The first order statistic in a sample of uniformly distributed independent random variables represents the minimum value. For a uniform distribution \(U(a, b)\), the probability density function of the first order statistic \(Y_{\left(1\right)}\) (the minimum) can be found using the following formula:
$$ f_{Y_{\left(1\right)}}\left(y\right)=n\cdot \left[F_Y\left(y\right)\right]^{n-1}\cdot f_Y\left(y\right) $$
Where:
- \(n\) is the sample size,
- \(F_Y\left(y\right)\) is the cumulative distribution function of \(Y\),
- \(f_Y\left(y\right)\) is the probability density function of \(Y\).
Given that the components’ failure times are uniformly distributed between 0 to 1000 hours, each component has a failure time distribution \(U(0,1000)\), with a density function:
$$ f_Y\left(y\right)=\frac{1}{1000-0}=\frac{1}{1000} $$
And a cumulative distribution function:
$$ F_Y\left(y\right)=\frac{\left(y-0\right)}{1000-0}=\frac{y}{1000} $$
Substitute these into the formula for \(f_{Y_{\left(1\right)}}\left(y\right)\):
$$ f_{Y_{\left(1\right)}}\left(y\right)=100\cdot \left[\frac{y}{1000}\right]^{99}\cdot \frac{1}{1000} $$
Since the failure time is continuous and \(y\) can take any value from 0 to 1000, the resulting distribution is not uniform but rather an exponential distribution due to the nature of the order statistics of a uniform distribution. The rate parameter \(\lambda\) of the exponential distribution can be found as \(\lambda=\frac{n}{b-a}\)
Hence, the failure time of the component that fails first follows an exponential distribution with \(\lambda = \frac{100}{1000} = 0.1\).

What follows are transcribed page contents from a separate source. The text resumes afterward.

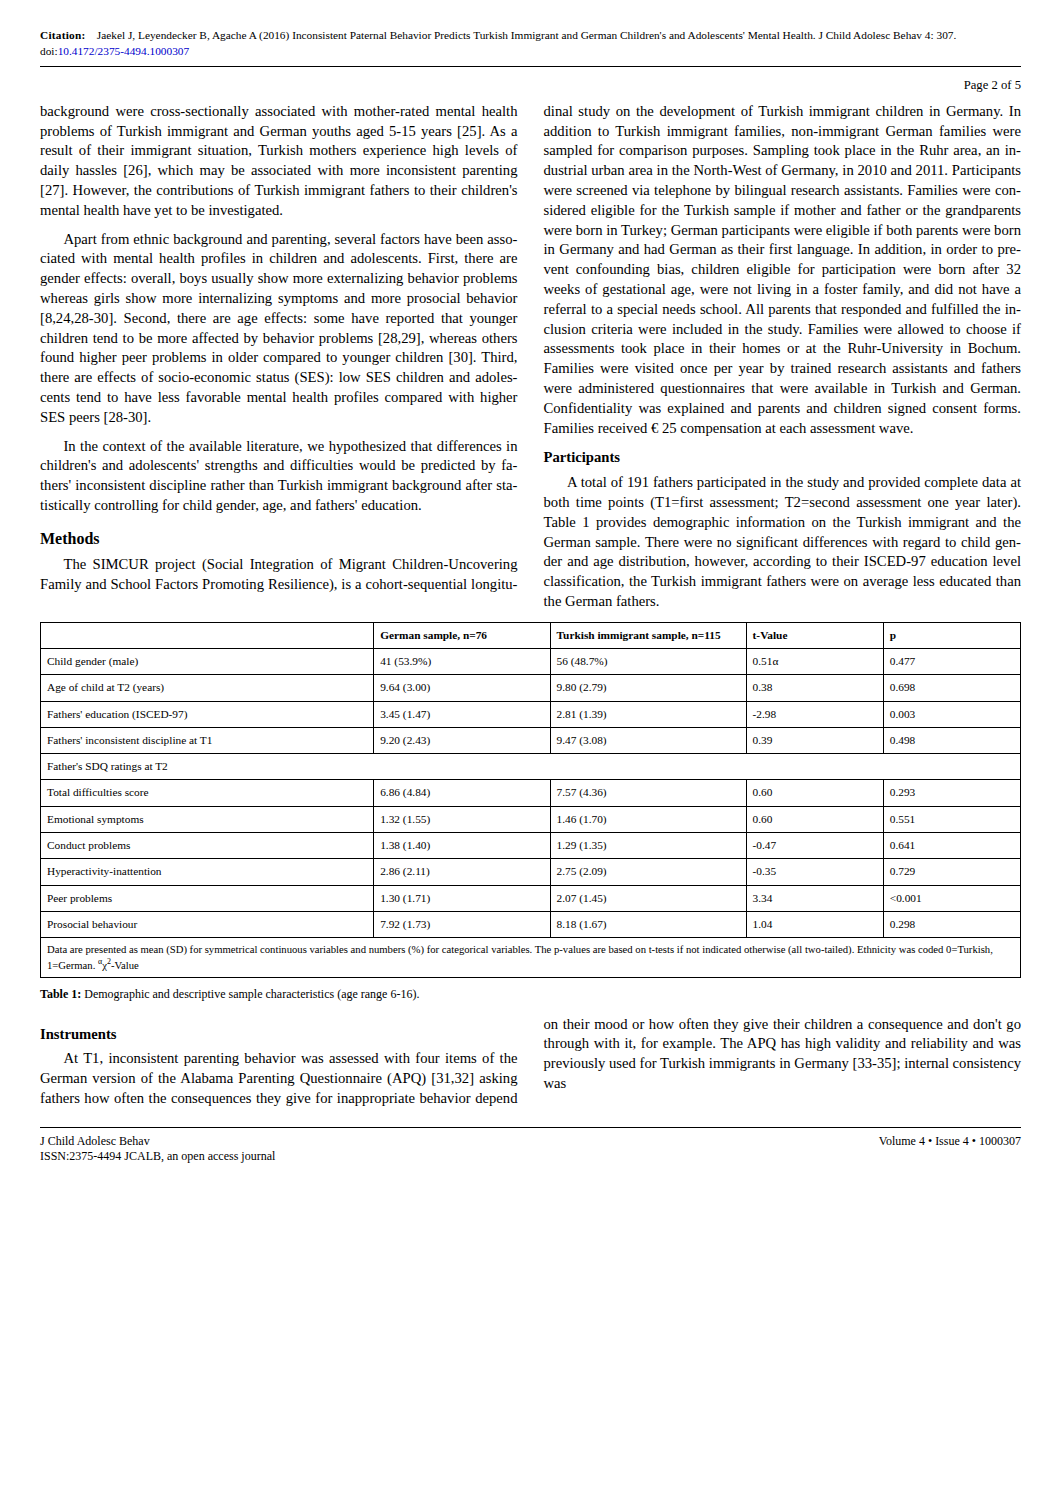Citation: Jaekel J, Leyendecker B, Agache A (2016) Inconsistent Paternal Behavior Predicts Turkish Immigrant and German Children's and Adolescents' Mental Health. J Child Adolesc Behav 4: 307. doi:10.4172/2375-4494.1000307
Page 2 of 5
background were cross-sectionally associated with mother-rated mental health problems of Turkish immigrant and German youths aged 5-15 years [25]. As a result of their immigrant situation, Turkish mothers experience high levels of daily hassles [26], which may be associated with more inconsistent parenting [27]. However, the contributions of Turkish immigrant fathers to their children's mental health have yet to be investigated.
Apart from ethnic background and parenting, several factors have been associated with mental health profiles in children and adolescents. First, there are gender effects: overall, boys usually show more externalizing behavior problems whereas girls show more internalizing symptoms and more prosocial behavior [8,24,28-30]. Second, there are age effects: some have reported that younger children tend to be more affected by behavior problems [28,29], whereas others found higher peer problems in older compared to younger children [30]. Third, there are effects of socio-economic status (SES): low SES children and adolescents tend to have less favorable mental health profiles compared with higher SES peers [28-30].
In the context of the available literature, we hypothesized that differences in children's and adolescents' strengths and difficulties would be predicted by fathers' inconsistent discipline rather than Turkish immigrant background after statistically controlling for child gender, age, and fathers' education.
Methods
The SIMCUR project (Social Integration of Migrant Children-Uncovering Family and School Factors Promoting Resilience), is a cohort-sequential longitudinal study on the development of Turkish immigrant children in Germany. In addition to Turkish immigrant families, non-immigrant German families were sampled for comparison purposes. Sampling took place in the Ruhr area, an industrial urban area in the North-West of Germany, in 2010 and 2011. Participants were screened via telephone by bilingual research assistants. Families were considered eligible for the Turkish sample if mother and father or the grandparents were born in Turkey; German participants were eligible if both parents were born in Germany and had German as their first language. In addition, in order to prevent confounding bias, children eligible for participation were born after 32 weeks of gestational age, were not living in a foster family, and did not have a referral to a special needs school. All parents that responded and fulfilled the inclusion criteria were included in the study. Families were allowed to choose if assessments took place in their homes or at the Ruhr-University in Bochum. Families were visited once per year by trained research assistants and fathers were administered questionnaires that were available in Turkish and German. Confidentiality was explained and parents and children signed consent forms. Families received € 25 compensation at each assessment wave.
Participants
A total of 191 fathers participated in the study and provided complete data at both time points (T1=first assessment; T2=second assessment one year later). Table 1 provides demographic information on the Turkish immigrant and the German sample. There were no significant differences with regard to child gender and age distribution, however, according to their ISCED-97 education level classification, the Turkish immigrant fathers were on average less educated than the German fathers.
| | German sample, n=76 | Turkish immigrant sample, n=115 | t-Value | p |
| --- | --- | --- | --- | --- |
| Child gender (male) | 41 (53.9%) | 56 (48.7%) | 0.51α | 0.477 |
| Age of child at T2 (years) | 9.64 (3.00) | 9.80 (2.79) | 0.38 | 0.698 |
| Fathers' education (ISCED-97) | 3.45 (1.47) | 2.81 (1.39) | -2.98 | 0.003 |
| Fathers' inconsistent discipline at T1 | 9.20 (2.43) | 9.47 (3.08) | 0.39 | 0.498 |
| Father's SDQ ratings at T2 |
| Total difficulties score | 6.86 (4.84) | 7.57 (4.36) | 0.60 | 0.293 |
| Emotional symptoms | 1.32 (1.55) | 1.46 (1.70) | 0.60 | 0.551 |
| Conduct problems | 1.38 (1.40) | 1.29 (1.35) | -0.47 | 0.641 |
| Hyperactivity-inattention | 2.86 (2.11) | 2.75 (2.09) | -0.35 | 0.729 |
| Peer problems | 1.30 (1.71) | 2.07 (1.45) | 3.34 | <0.001 |
| Prosocial behaviour | 7.92 (1.73) | 8.18 (1.67) | 1.04 | 0.298 |
| Data are presented as mean (SD) for symmetrical continuous variables and numbers (%) for categorical variables. The p-values are based on t-tests if not indicated otherwise (all two-tailed). Ethnicity was coded 0=Turkish, 1=German. α χ 2 -Value |
Table 1: Demographic and descriptive sample characteristics (age range 6-16).
Instruments
At T1, inconsistent parenting behavior was assessed with four items of the German version of the Alabama Parenting Questionnaire (APQ) [31,32] asking fathers how often the consequences they give for inappropriate behavior depend on their mood or how often they give their children a consequence and don't go through with it, for example. The APQ has high validity and reliability and was previously used for Turkish immigrants in Germany [33-35]; internal consistency was
J Child Adolesc Behav
ISSN:2375-4494 JCALB, an open access journal
Volume 4 • Issue 4 • 1000307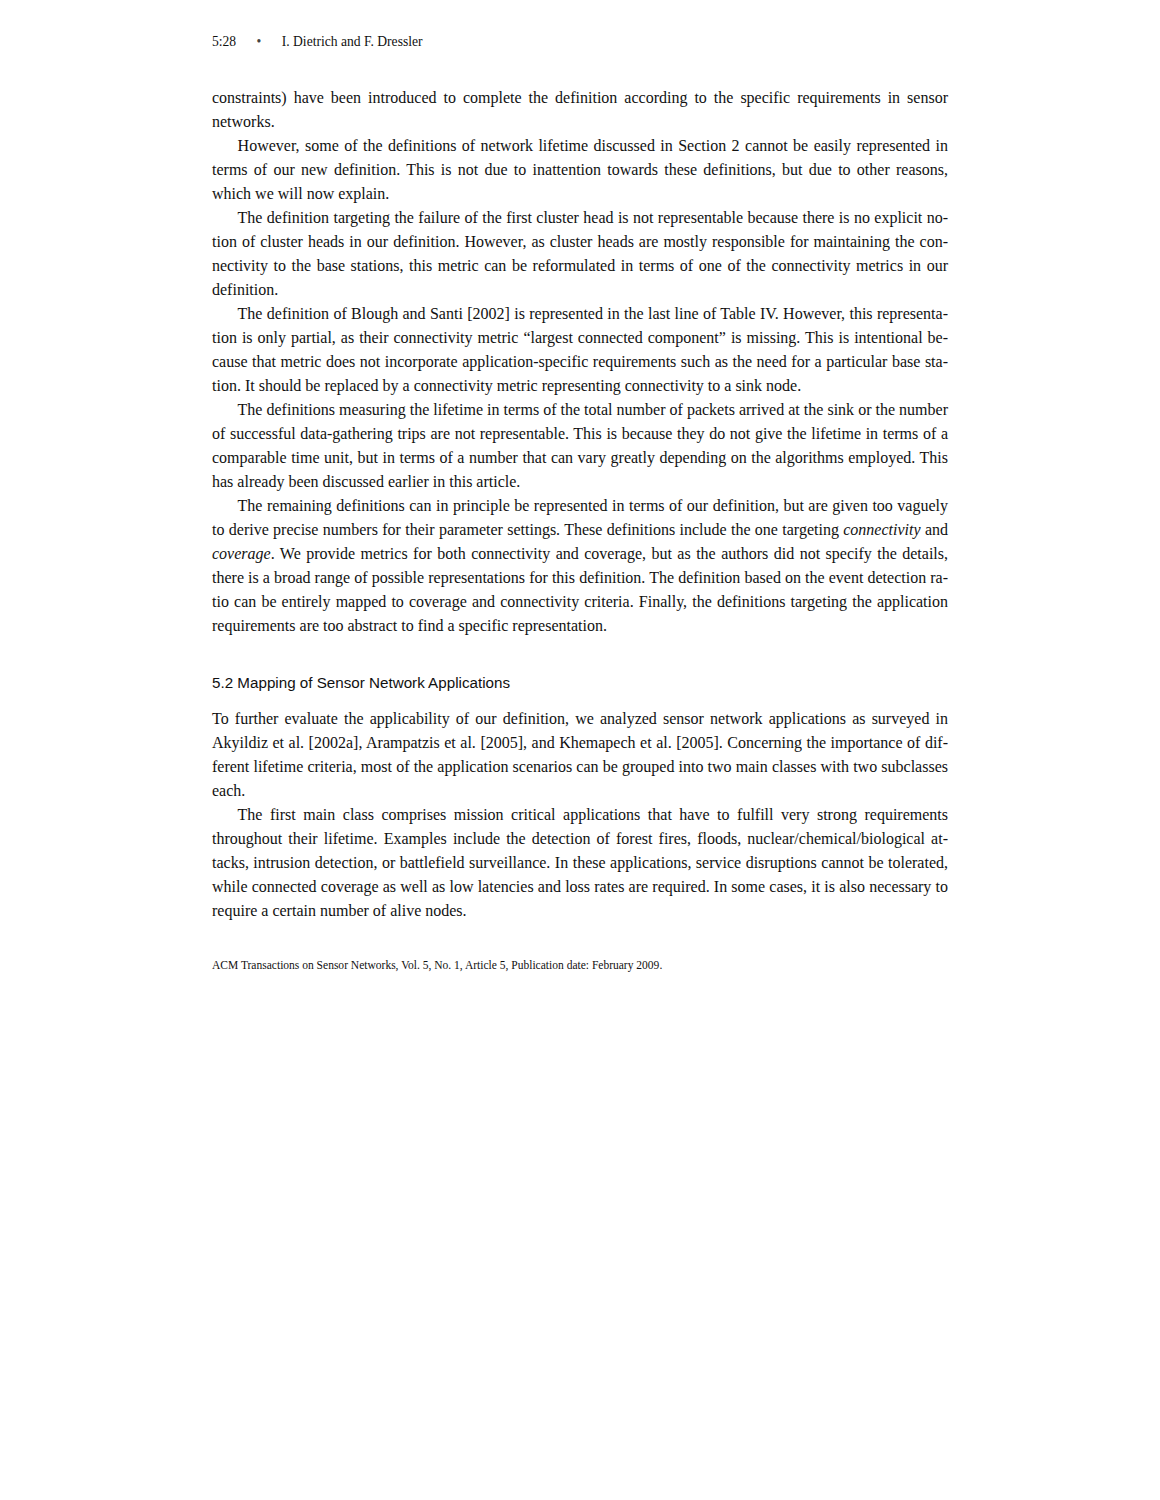5:28 • I. Dietrich and F. Dressler
constraints) have been introduced to complete the definition according to the specific requirements in sensor networks.
However, some of the definitions of network lifetime discussed in Section 2 cannot be easily represented in terms of our new definition. This is not due to inattention towards these definitions, but due to other reasons, which we will now explain.
The definition targeting the failure of the first cluster head is not representable because there is no explicit notion of cluster heads in our definition. However, as cluster heads are mostly responsible for maintaining the connectivity to the base stations, this metric can be reformulated in terms of one of the connectivity metrics in our definition.
The definition of Blough and Santi [2002] is represented in the last line of Table IV. However, this representation is only partial, as their connectivity metric “largest connected component” is missing. This is intentional because that metric does not incorporate application-specific requirements such as the need for a particular base station. It should be replaced by a connectivity metric representing connectivity to a sink node.
The definitions measuring the lifetime in terms of the total number of packets arrived at the sink or the number of successful data-gathering trips are not representable. This is because they do not give the lifetime in terms of a comparable time unit, but in terms of a number that can vary greatly depending on the algorithms employed. This has already been discussed earlier in this article.
The remaining definitions can in principle be represented in terms of our definition, but are given too vaguely to derive precise numbers for their parameter settings. These definitions include the one targeting connectivity and coverage. We provide metrics for both connectivity and coverage, but as the authors did not specify the details, there is a broad range of possible representations for this definition. The definition based on the event detection ratio can be entirely mapped to coverage and connectivity criteria. Finally, the definitions targeting the application requirements are too abstract to find a specific representation.
5.2 Mapping of Sensor Network Applications
To further evaluate the applicability of our definition, we analyzed sensor network applications as surveyed in Akyildiz et al. [2002a], Arampatzis et al. [2005], and Khemapech et al. [2005]. Concerning the importance of different lifetime criteria, most of the application scenarios can be grouped into two main classes with two subclasses each.
The first main class comprises mission critical applications that have to fulfill very strong requirements throughout their lifetime. Examples include the detection of forest fires, floods, nuclear/chemical/biological attacks, intrusion detection, or battlefield surveillance. In these applications, service disruptions cannot be tolerated, while connected coverage as well as low latencies and loss rates are required. In some cases, it is also necessary to require a certain number of alive nodes.
ACM Transactions on Sensor Networks, Vol. 5, No. 1, Article 5, Publication date: February 2009.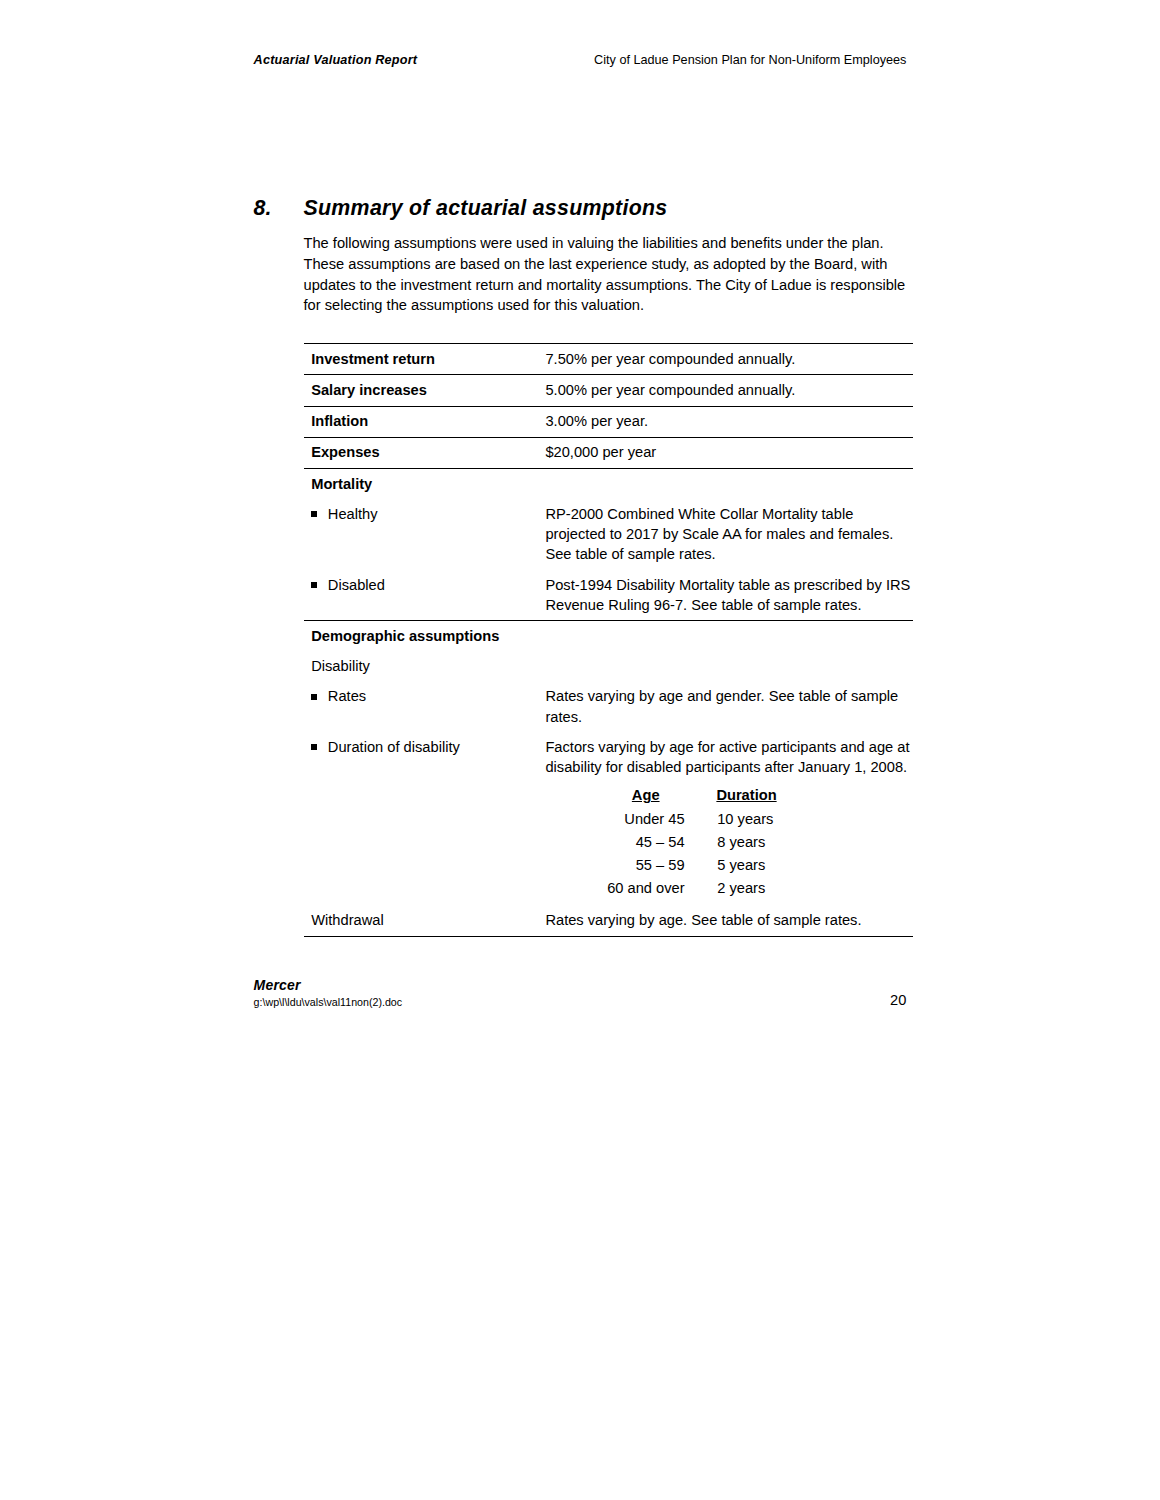Actuarial Valuation Report
City of Ladue Pension Plan for Non-Uniform Employees
8.
Summary of actuarial assumptions
The following assumptions were used in valuing the liabilities and benefits under the plan. These assumptions are based on the last experience study, as adopted by the Board, with updates to the investment return and mortality assumptions. The City of Ladue is responsible for selecting the assumptions used for this valuation.
| Investment return | 7.50% per year compounded annually. |
| Salary increases | 5.00% per year compounded annually. |
| Inflation | 3.00% per year. |
| Expenses | $20,000 per year |
| Mortality | |
| Healthy | RP-2000 Combined White Collar Mortality table projected to 2017 by Scale AA for males and females. See table of sample rates. |
| Disabled | Post-1994 Disability Mortality table as prescribed by IRS Revenue Ruling 96-7. See table of sample rates. |
| Demographic assumptions | |
| Disability | |
| Rates | Rates varying by age and gender. See table of sample rates. |
| Duration of disability | Factors varying by age for active participants and age at disability for disabled participants after January 1, 2008. / Age / Duration / / --- / --- / / Under 45 / 10 years / / 45 – 54 / 8 years / / 55 – 59 / 5 years / / 60 and over / 2 years / |
| Withdrawal | Rates varying by age. See table of sample rates. |
Mercer
g:\wp\l\ldu\vals\val11non(2).doc
20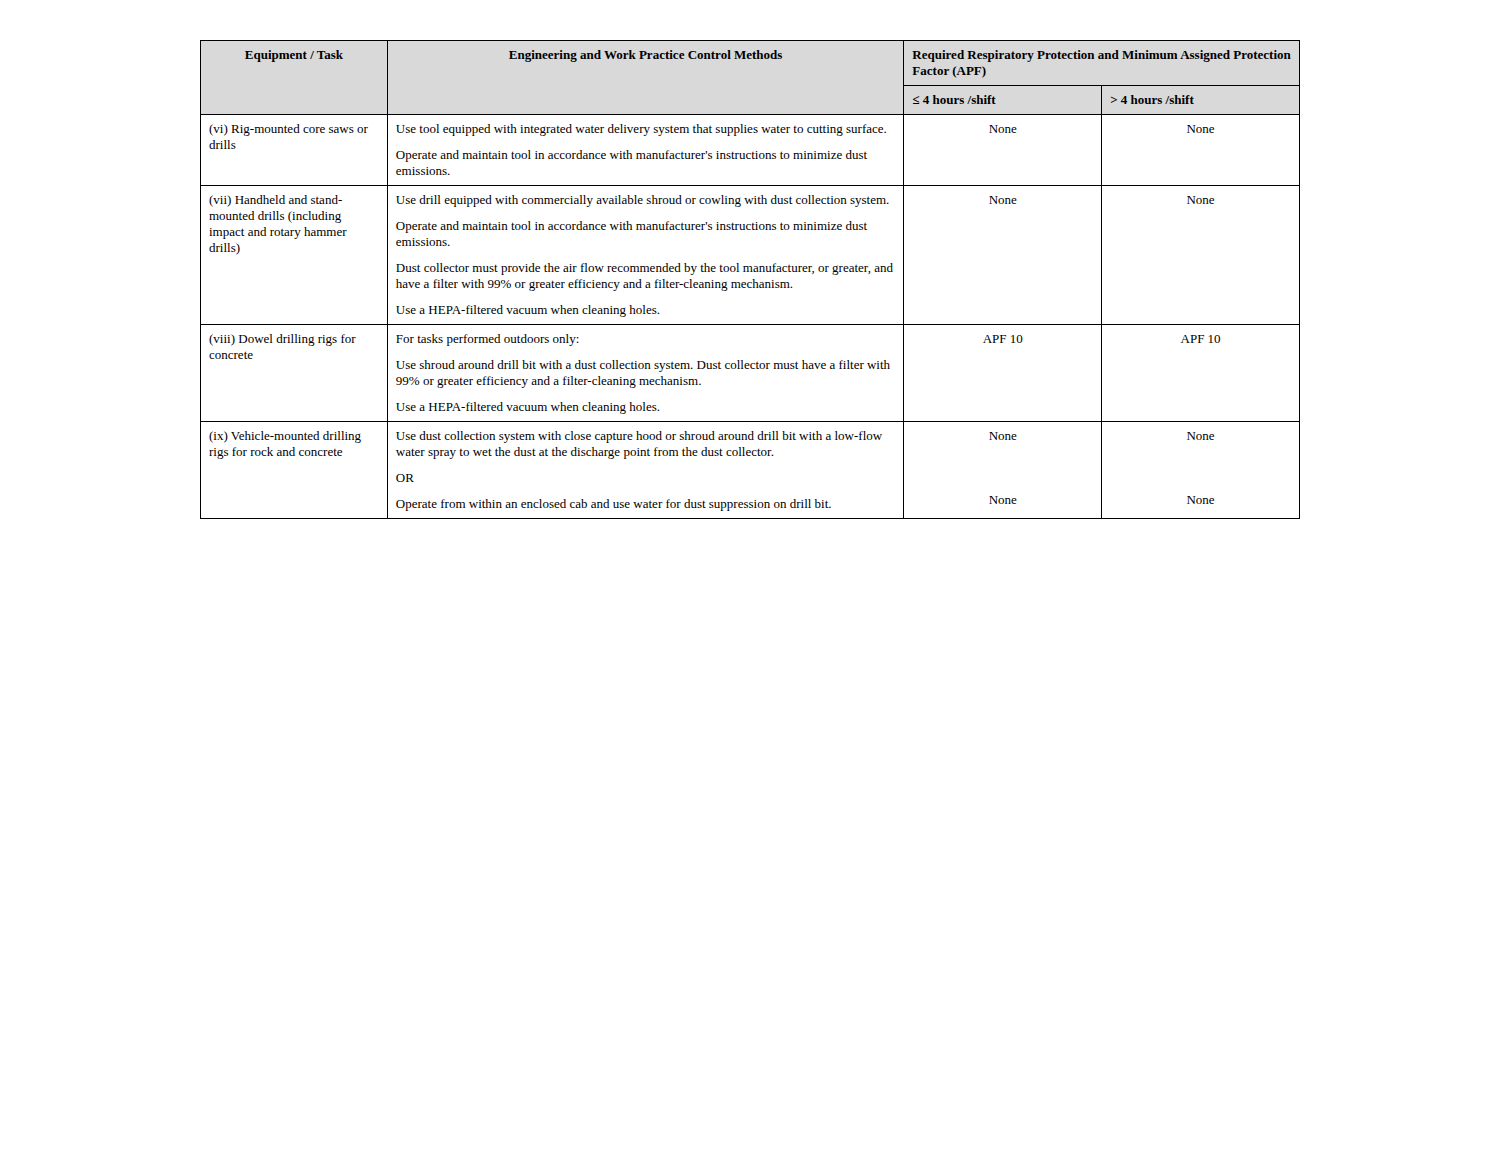| Equipment / Task | Engineering and Work Practice Control Methods | Required Respiratory Protection and Minimum Assigned Protection Factor (APF) |
| --- | --- | --- |
| ≤ 4 hours /shift | > 4 hours /shift |
| (vi) Rig-mounted core saws or drills | Use tool equipped with integrated water delivery system that supplies water to cutting surface. Operate and maintain tool in accordance with manufacturer's instructions to minimize dust emissions. | None | None |
| (vii) Handheld and stand-mounted drills (including impact and rotary hammer drills) | Use drill equipped with commercially available shroud or cowling with dust collection system. Operate and maintain tool in accordance with manufacturer's instructions to minimize dust emissions. Dust collector must provide the air flow recommended by the tool manufacturer, or greater, and have a filter with 99% or greater efficiency and a filter-cleaning mechanism. Use a HEPA-filtered vacuum when cleaning holes. | None | None |
| (viii) Dowel drilling rigs for concrete | For tasks performed outdoors only: Use shroud around drill bit with a dust collection system. Dust collector must have a filter with 99% or greater efficiency and a filter-cleaning mechanism. Use a HEPA-filtered vacuum when cleaning holes. | APF 10 | APF 10 |
| (ix) Vehicle-mounted drilling rigs for rock and concrete | Use dust collection system with close capture hood or shroud around drill bit with a low-flow water spray to wet the dust at the discharge point from the dust collector. OR Operate from within an enclosed cab and use water for dust suppression on drill bit. | None None | None None |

This solution takes into account the properties of the uniform distribution and the characteristics of order statistics to derive the distribution of the minimum value in a sample. It demonstrates how the distribution of the first order statistic from a uniform distribution transitions to an exponential distribution.
Learning Outcome
Topic 3. f: Multivariate random Variables-Determine the distribution of order statistics from a set of independent random variables.